**Stored data:**
◆ ◆ ◆ ◆ ◆ ◆ ◆

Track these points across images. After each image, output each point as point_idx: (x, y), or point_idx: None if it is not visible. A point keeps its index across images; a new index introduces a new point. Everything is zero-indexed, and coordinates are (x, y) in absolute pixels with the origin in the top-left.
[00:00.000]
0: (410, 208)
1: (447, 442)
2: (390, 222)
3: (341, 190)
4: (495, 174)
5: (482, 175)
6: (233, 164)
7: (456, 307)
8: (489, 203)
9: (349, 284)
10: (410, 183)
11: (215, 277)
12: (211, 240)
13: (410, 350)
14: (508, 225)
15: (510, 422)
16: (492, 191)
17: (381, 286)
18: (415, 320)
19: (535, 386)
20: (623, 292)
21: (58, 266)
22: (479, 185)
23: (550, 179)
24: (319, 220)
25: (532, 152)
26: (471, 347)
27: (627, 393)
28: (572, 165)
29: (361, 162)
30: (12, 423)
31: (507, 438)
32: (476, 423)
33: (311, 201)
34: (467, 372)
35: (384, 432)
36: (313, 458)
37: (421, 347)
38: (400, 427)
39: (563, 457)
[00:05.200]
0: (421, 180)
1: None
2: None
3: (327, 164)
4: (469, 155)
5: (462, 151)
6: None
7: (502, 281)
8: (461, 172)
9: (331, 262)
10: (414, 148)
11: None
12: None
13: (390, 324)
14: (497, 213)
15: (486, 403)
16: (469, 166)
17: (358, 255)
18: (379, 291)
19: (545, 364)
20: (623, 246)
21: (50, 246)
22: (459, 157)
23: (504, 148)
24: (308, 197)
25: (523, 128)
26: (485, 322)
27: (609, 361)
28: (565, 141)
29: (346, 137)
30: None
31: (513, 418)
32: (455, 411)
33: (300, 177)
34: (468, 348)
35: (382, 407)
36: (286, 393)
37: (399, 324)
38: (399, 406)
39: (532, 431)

◆ ◆ ◆ ◆ ◆ ◆ ◆

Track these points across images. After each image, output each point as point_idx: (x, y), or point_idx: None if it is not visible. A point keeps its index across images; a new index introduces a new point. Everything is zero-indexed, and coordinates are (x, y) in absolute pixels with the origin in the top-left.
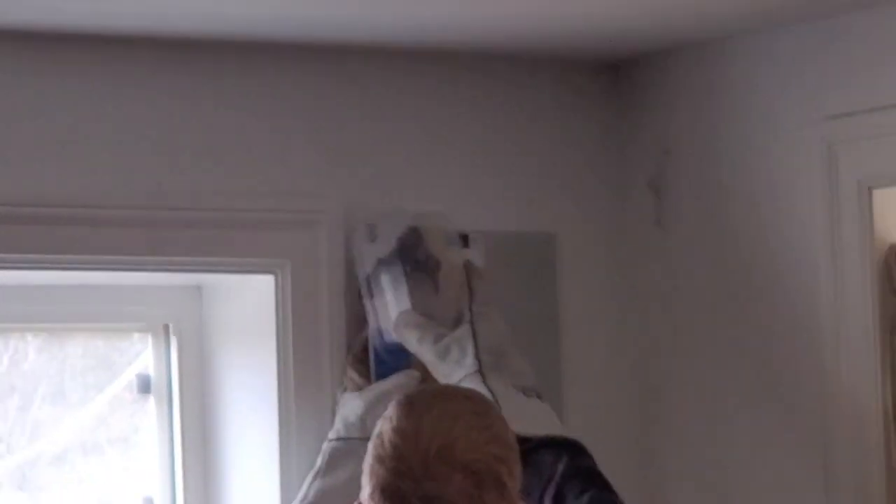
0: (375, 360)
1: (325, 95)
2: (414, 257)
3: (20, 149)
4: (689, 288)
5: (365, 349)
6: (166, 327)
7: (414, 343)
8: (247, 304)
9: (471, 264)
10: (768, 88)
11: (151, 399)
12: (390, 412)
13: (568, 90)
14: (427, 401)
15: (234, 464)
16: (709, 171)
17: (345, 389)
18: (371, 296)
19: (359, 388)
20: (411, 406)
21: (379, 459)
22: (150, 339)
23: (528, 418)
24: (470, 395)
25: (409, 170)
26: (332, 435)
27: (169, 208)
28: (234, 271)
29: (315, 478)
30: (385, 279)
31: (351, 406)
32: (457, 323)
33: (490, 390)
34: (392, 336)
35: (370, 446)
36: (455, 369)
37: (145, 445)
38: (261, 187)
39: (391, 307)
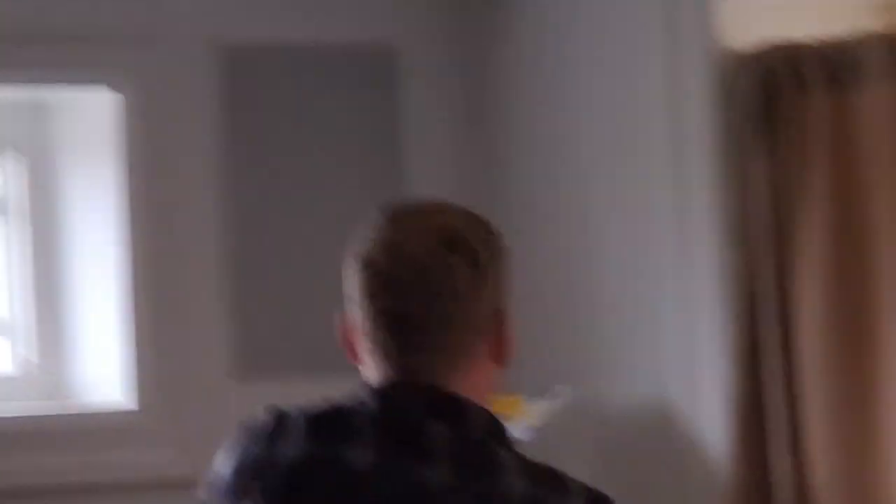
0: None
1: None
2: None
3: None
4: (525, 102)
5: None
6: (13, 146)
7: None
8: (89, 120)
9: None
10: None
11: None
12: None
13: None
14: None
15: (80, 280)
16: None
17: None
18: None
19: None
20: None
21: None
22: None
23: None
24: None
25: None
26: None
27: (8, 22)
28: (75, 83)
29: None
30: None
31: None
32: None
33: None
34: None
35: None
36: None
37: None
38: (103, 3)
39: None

◆ ◆ ◆ ◆ ◆ ◆ ◆

**Work to be completed:** From the entries above, give again exactly the lines running from the line with "13: (568, 90)" to the line with "36: (455, 369)"; include both of those lines.

**Response to the exercise:**
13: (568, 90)
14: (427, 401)
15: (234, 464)
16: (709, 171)
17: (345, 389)
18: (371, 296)
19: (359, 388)
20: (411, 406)
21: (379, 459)
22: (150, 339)
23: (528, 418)
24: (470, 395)
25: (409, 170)
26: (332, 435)
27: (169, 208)
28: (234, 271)
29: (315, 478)
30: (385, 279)
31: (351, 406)
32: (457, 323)
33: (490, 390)
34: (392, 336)
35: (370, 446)
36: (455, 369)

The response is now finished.